Published: July 2021 (4 years ago) in issue Nº 383-384
Keywords: COVID-19 pandemic
I don’t know
Every day I am dumbstruck by how knowledgeable my fellow Aurovilians are. Take COVID. At a time when there is so much conflicting information available, and when even those who have worked for many years in the epidemiological field are still trying to figure out where it came from and what it means for the modern world, many Aurovilians can tell you the solution, or can direct you unerringly to a website or a statement of Mother or Sri Aurobindo, which makes sense of it all.

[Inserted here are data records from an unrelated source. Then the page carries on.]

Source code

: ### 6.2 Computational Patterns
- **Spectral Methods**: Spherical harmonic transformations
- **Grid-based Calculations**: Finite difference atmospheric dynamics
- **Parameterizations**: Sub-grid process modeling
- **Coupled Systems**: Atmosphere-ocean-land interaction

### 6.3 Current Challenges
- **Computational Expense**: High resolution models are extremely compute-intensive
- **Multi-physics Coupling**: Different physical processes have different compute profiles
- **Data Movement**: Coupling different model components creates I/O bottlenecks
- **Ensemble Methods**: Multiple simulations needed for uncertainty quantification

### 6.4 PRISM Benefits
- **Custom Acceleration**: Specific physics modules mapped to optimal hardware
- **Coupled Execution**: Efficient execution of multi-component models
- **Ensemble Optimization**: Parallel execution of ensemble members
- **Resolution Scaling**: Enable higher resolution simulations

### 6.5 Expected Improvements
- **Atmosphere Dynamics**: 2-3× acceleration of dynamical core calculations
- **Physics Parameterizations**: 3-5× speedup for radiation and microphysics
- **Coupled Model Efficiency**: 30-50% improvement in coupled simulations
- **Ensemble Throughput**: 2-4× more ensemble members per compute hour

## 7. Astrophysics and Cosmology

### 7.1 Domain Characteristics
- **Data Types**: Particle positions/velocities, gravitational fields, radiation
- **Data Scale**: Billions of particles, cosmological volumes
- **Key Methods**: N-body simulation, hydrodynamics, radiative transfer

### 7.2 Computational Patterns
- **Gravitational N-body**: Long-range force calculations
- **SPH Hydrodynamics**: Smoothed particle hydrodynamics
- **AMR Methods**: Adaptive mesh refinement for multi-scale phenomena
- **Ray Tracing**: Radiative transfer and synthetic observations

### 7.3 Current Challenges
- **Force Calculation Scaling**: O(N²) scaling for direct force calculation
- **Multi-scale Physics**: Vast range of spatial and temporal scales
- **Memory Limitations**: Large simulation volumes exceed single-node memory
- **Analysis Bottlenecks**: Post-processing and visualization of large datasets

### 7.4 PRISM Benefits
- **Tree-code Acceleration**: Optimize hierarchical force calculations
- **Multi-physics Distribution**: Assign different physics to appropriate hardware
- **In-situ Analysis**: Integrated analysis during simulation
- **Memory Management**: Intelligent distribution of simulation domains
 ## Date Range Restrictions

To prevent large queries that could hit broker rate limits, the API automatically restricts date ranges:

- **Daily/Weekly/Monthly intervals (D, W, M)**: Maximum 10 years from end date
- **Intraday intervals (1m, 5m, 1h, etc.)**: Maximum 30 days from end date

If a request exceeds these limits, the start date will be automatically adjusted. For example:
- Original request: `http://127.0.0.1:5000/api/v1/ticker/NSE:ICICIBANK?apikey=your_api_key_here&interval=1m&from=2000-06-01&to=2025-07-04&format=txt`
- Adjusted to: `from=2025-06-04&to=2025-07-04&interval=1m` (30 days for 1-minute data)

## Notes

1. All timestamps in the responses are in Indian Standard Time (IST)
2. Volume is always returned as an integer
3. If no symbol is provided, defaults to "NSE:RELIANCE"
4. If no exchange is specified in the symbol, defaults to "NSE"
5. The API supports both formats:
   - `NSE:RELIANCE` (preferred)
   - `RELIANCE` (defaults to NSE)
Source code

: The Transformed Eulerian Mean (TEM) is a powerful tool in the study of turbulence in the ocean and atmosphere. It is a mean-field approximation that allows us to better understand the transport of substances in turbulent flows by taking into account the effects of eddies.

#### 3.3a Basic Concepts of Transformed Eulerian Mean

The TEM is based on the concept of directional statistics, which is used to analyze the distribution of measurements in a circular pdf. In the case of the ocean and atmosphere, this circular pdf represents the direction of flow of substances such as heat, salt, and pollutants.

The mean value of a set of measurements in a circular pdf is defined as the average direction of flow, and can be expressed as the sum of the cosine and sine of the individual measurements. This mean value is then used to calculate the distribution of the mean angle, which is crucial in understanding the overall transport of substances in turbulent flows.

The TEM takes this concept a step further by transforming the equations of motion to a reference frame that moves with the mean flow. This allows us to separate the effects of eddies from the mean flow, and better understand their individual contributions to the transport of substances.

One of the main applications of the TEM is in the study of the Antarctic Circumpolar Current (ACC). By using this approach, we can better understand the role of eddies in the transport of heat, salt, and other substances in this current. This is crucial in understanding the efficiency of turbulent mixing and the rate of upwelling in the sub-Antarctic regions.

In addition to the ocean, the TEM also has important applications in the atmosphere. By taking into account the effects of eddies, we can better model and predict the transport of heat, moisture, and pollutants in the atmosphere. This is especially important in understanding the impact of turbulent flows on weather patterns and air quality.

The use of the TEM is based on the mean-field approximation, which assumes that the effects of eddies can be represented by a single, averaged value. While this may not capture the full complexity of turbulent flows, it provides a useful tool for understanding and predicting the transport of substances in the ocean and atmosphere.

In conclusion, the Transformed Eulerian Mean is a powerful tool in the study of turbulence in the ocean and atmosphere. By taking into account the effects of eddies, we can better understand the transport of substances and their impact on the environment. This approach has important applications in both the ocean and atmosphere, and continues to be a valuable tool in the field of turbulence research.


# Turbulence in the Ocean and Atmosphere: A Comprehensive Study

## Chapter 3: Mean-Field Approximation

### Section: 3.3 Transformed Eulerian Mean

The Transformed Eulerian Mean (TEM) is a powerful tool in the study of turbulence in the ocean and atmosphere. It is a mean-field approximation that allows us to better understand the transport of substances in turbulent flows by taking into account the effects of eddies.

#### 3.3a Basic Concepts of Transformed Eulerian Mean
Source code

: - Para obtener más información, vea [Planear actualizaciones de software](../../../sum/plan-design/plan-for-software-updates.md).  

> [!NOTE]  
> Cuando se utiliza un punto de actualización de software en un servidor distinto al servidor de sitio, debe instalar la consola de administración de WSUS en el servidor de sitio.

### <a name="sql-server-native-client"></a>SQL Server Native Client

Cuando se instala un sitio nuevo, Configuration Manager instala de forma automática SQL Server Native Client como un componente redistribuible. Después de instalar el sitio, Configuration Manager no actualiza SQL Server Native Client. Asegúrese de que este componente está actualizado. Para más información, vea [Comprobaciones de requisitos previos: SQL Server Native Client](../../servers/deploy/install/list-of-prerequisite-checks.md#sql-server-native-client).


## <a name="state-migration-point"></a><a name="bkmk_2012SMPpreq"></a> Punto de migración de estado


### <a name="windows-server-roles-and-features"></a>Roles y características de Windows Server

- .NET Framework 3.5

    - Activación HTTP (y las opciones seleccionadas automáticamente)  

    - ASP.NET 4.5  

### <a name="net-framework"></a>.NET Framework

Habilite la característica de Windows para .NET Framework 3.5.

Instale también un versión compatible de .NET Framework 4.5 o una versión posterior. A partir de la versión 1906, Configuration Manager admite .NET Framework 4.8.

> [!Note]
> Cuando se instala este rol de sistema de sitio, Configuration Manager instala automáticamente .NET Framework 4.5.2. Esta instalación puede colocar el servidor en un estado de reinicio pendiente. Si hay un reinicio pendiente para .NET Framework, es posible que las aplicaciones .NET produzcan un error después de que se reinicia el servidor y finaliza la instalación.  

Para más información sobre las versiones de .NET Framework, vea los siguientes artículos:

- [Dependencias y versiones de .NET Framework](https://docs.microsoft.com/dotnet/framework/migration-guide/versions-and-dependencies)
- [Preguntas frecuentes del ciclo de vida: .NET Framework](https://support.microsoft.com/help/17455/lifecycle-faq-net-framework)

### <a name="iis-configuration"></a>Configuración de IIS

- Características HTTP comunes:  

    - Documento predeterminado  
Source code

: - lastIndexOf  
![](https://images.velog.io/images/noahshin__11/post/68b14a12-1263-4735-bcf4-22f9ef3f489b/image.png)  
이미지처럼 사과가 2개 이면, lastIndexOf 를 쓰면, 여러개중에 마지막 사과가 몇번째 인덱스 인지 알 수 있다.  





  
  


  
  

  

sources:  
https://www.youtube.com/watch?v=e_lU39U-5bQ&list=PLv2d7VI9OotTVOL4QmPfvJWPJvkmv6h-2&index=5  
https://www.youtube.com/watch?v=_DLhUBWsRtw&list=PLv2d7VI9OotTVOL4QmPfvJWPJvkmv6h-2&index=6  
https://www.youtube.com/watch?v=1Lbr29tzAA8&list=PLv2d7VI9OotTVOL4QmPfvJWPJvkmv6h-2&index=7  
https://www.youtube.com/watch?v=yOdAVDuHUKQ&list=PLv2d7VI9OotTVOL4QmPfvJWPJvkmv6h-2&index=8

How on earth do they do it?
Whatever the explanation, one would expect that with so many knowledgeable people around, Auroville would run like a well-oiled machine. But this doesn’t seem to be the case.
Why?
One possibility is that the knowledgeable ones disagree among themselves. And this could be because many of their beliefs and certainties reflect personal predispositions and biases rather than any objective ‘Truth”.
As long as we are aware of this, we may be more open to other ways of seeing. However, this requires us to acknowledge the limitation of our own vision and beliefs.
Ah, there’s the rub. For many people don’t like to stand up and admit they don’t know the answer. At a time when electorates around the world are voting for strong leaders because they seem so assured in their beliefs, admitting to not knowing looks like a weakness, a pitiful lack of moral and intellectual fibre.
But is it? Perhaps, after all, there is some advantage to being an “I Don’t Know’. For as long as you know that you don’t know, a little bit of new and unexpected information may seep through the cracks and enlarge your understanding.
In fact, in addition to our specialized working groups, perhaps we also need a “We Don’t Know” group. The WDK group would be made up of people aware of the complexity of many of the issues facing us today, and willing to rest not only in unknowing but also in mental silence – for as Mother pointed out, the mind has to be silent and attentive to receive knowledge from above – until something more integral emerges than the facile, catch-all solutions we are often tempted to snatch at.
As for the rest of us WDKs, we can be heartened by the fact that dear old Socrates, once described as wisest man in ancient Athens, was reported by Plato to have said, “I know that I know nothing”. Which, as a modern commentator explained, meant that Socrates believed the beginning of wisdom lay in knowing that you knew nothing; for much of what passed for knowledge among “wise” men was no more than their own unexamined assumptions.